TASK BRIEF ::
Could you please retype the records exactly, minus their pictures?
*** DATASET EXCERPTS
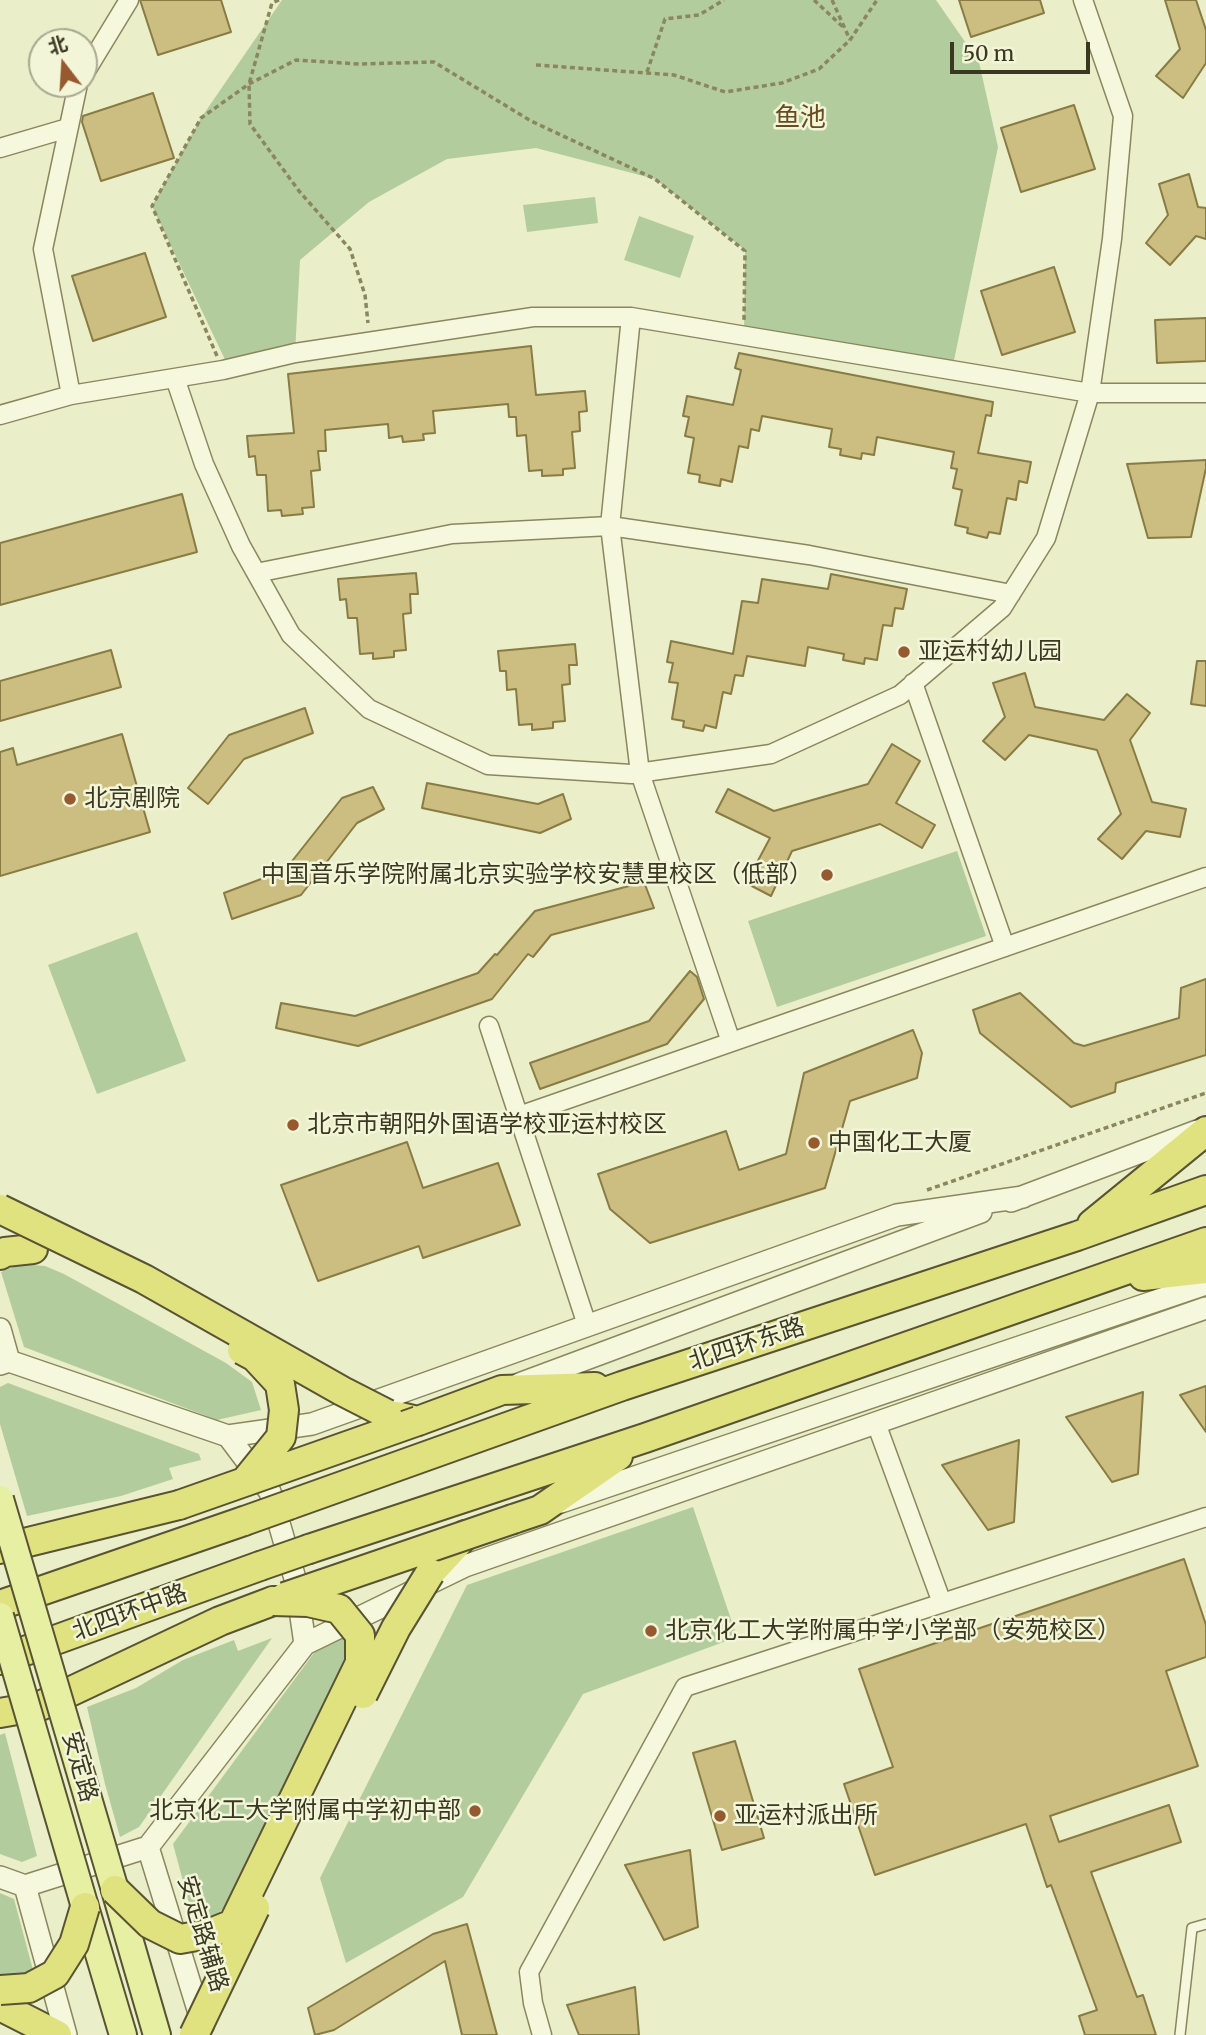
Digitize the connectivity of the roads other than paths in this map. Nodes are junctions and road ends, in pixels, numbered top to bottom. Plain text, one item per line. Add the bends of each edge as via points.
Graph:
1 (129, 0) edge
2 (1083, 0) edge
3 (98, 51) edge
4 (75, 98) edge
5 (68, 128) junction
6 (0, 148) edge
7 (631, 317) junction
8 (175, 378) junction
9 (1090, 393) junction
10 (1206, 393) edge
11 (71, 395) junction
12 (0, 415) edge
13 (610, 526) junction
14 (256, 573) junction
15 (1011, 594) junction
16 (914, 682) junction
17 (640, 773) junction
18 (1206, 877) edge
19 (1005, 947) junction
20 (489, 1026) dead end
21 (731, 1042) junction
22 (519, 1116) junction
23 (1206, 1129) edge
24 (1206, 1190) edge
25 (1023, 1197) junction
26 (0, 1209) edge
27 (1077, 1236) junction
28 (1206, 1242) edge
29 (0, 1255) edge
30 (1206, 1269) edge
31 (1098, 1280) junction
32 (1206, 1284) edge
33 (1206, 1307) edge
34 (587, 1325) junction
35 (0, 1329) edge
36 (4, 1362) edge
37 (622, 1386) junction
38 (502, 1390) junction
39 (418, 1421) junction
40 (876, 1423) junction
41 (228, 1436) junction
42 (645, 1438) junction
43 (247, 1479) junction
44 (0, 1499) edge
45 (289, 1505) joint
46 (540, 1510) junction
47 (1206, 1517) edge
48 (465, 1535) junction
49 (0, 1549) edge
50 (273, 1601) junction
51 (942, 1603) junction
52 (0, 1605) edge
53 (0, 1616) edge
54 (305, 1644) junction
55 (0, 1660) edge
56 (0, 1713) edge
57 (148, 1847) junction
58 (0, 1877) edge
59 (25, 1886) junction
60 (115, 1890) junction
61 (85, 1907) junction
62 (1206, 1924) edge
63 (0, 1990) edge
64 (0, 2006) edge
65 (57, 2035) edge
66 (66, 2035) edge
67 (123, 2035) edge
68 (157, 2035) edge
69 (194, 2035) edge
70 (205, 2035) edge
71 (542, 2035) edge
72 (1180, 2035) edge

1 - 3 street
2 - 9 street via 1123,116 1112,239
4 - 5 street
5 - 6 street
5 - 11 street via 43,249
7 - 8 street via 533,317 295,354
7 - 9 street
7 - 13 street
8 - 11 street
8 - 14 street via 204,464
9 - 10 street
9 - 15 street via 1046,538
11 - 12 street
13 - 14 street via 452,534
13 - 15 street via 808,555
13 - 17 street
14 - 17 street via 291,635 369,709 488,765
15 - 16 street via 1002,608
16 - 17 street via 900,695 771,754
16 - 19 street
17 - 21 street
18 - 19 street
19 - 21 street
20 - 22 street
21 - 22 street
22 - 34 street
23 - 25 street, 北四环东路
23 - 27 highway
24 - 27 highway, 北四环东路
25 - 34 street via 897,1215
25 - 38 street, 北四环东路
26 - 39 highway, bridge via 144,1279 387,1414
27 - 37 highway, 北四环东路
28 - 31 highway
29 - 43 highway, bridge via 51,1250 255,1357 280,1384 284,1410 281,1437
30 - 31 highway
31 - 42 highway
32 - 46 street
33 - 40 street
34 - 41 street via 312,1423
35 - 36 street
36 - 41 street
37 - 38 highway
37 - 45 highway, 北四环东路
38 - 39 highway
39 - 43 highway, bridge
40 - 51 street
40 - 54 street via 465,1566
41 - 54 street via 270,1492 296,1582
42 - 46 highway
42 - 55 highway, 北四环中路, bridge via 309,1549
43 - 49 highway, bridge via 179,1505
44 - 60 main road, 安定路, bridge
45 - 52 highway, 北四环中路, bridge
46 - 48 highway, bridge
47 - 51 street
48 - 50 highway, bridge
48 - 69 highway, bridge via 430,1573 396,1628
50 - 56 highway via 220,1621 40,1706
50 - 60 highway, bridge via 339,1609 360,1634 360,1663 233,1923 180,1939 150,1924
51 - 71 street via 685,1687 529,1972
53 - 61 main road, 安定路, bridge
54 - 57 street
57 - 59 street
57 - 70 street, 安定路辅路
58 - 59 street
59 - 66 street
60 - 68 main road, 安定路
61 - 63 highway, bridge via 74,1944 55,1974 29,1988
61 - 67 main road, 安定路
62 - 72 lane via 1192,1928
64 - 65 highway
******
SOLUTION TO THE EXERCISE ::
Digitize the connectivity of the roads other than paths in this map. Nodes are junctions and road ends, in pixels, numbered top to bottom. Plain text, one item per line. Add the bends of each edge as via points.
Graph:
1 (129, 0) edge
2 (1083, 0) edge
3 (98, 51) edge
4 (75, 98) edge
5 (68, 128) junction
6 (0, 148) edge
7 (631, 317) junction
8 (175, 378) junction
9 (1090, 393) junction
10 (1206, 393) edge
11 (71, 395) junction
12 (0, 415) edge
13 (610, 526) junction
14 (256, 573) junction
15 (1011, 594) junction
16 (914, 682) junction
17 (640, 773) junction
18 (1206, 877) edge
19 (1005, 947) junction
20 (489, 1026) dead end
21 (731, 1042) junction
22 (519, 1116) junction
23 (1206, 1129) edge
24 (1206, 1190) edge
25 (1023, 1197) junction
26 (0, 1209) edge
27 (1077, 1236) junction
28 (1206, 1242) edge
29 (0, 1255) edge
30 (1206, 1269) edge
31 (1098, 1280) junction
32 (1206, 1284) edge
33 (1206, 1307) edge
34 (587, 1325) junction
35 (0, 1329) edge
36 (4, 1362) edge
37 (622, 1386) junction
38 (502, 1390) junction
39 (418, 1421) junction
40 (876, 1423) junction
41 (228, 1436) junction
42 (645, 1438) junction
43 (247, 1479) junction
44 (0, 1499) edge
45 (289, 1505) joint
46 (540, 1510) junction
47 (1206, 1517) edge
48 (465, 1535) junction
49 (0, 1549) edge
50 (273, 1601) junction
51 (942, 1603) junction
52 (0, 1605) edge
53 (0, 1616) edge
54 (305, 1644) junction
55 (0, 1660) edge
56 (0, 1713) edge
57 (148, 1847) junction
58 (0, 1877) edge
59 (25, 1886) junction
60 (115, 1890) junction
61 (85, 1907) junction
62 (1206, 1924) edge
63 (0, 1990) edge
64 (0, 2006) edge
65 (57, 2035) edge
66 (66, 2035) edge
67 (123, 2035) edge
68 (157, 2035) edge
69 (194, 2035) edge
70 (205, 2035) edge
71 (542, 2035) edge
72 (1180, 2035) edge

1 - 3 street
2 - 9 street via 1123,116 1112,239
4 - 5 street
5 - 6 street
5 - 11 street via 43,249
7 - 8 street via 533,317 295,354
7 - 9 street
7 - 13 street
8 - 11 street
8 - 14 street via 204,464
9 - 10 street
9 - 15 street via 1046,538
11 - 12 street
13 - 14 street via 452,534
13 - 15 street via 808,555
13 - 17 street
14 - 17 street via 291,635 369,709 488,765
15 - 16 street via 1002,608
16 - 17 street via 900,695 771,754
16 - 19 street
17 - 21 street
18 - 19 street
19 - 21 street
20 - 22 street
21 - 22 street
22 - 34 street
23 - 25 street, 北四环东路
23 - 27 highway
24 - 27 highway, 北四环东路
25 - 34 street via 897,1215
25 - 38 street, 北四环东路
26 - 39 highway, bridge via 144,1279 387,1414
27 - 37 highway, 北四环东路
28 - 31 highway
29 - 43 highway, bridge via 51,1250 255,1357 280,1384 284,1410 281,1437
30 - 31 highway
31 - 42 highway
32 - 46 street
33 - 40 street
34 - 41 street via 312,1423
35 - 36 street
36 - 41 street
37 - 38 highway
37 - 45 highway, 北四环东路
38 - 39 highway
39 - 43 highway, bridge
40 - 51 street
40 - 54 street via 465,1566
41 - 54 street via 270,1492 296,1582
42 - 46 highway
42 - 55 highway, 北四环中路, bridge via 309,1549
43 - 49 highway, bridge via 179,1505
44 - 60 main road, 安定路, bridge
45 - 52 highway, 北四环中路, bridge
46 - 48 highway, bridge
47 - 51 street
48 - 50 highway, bridge
48 - 69 highway, bridge via 430,1573 396,1628
50 - 56 highway via 220,1621 40,1706
50 - 60 highway, bridge via 339,1609 360,1634 360,1663 233,1923 180,1939 150,1924
51 - 71 street via 685,1687 529,1972
53 - 61 main road, 安定路, bridge
54 - 57 street
57 - 59 street
57 - 70 street, 安定路辅路
58 - 59 street
59 - 66 street
60 - 68 main road, 安定路
61 - 63 highway, bridge via 74,1944 55,1974 29,1988
61 - 67 main road, 安定路
62 - 72 lane via 1192,1928
64 - 65 highway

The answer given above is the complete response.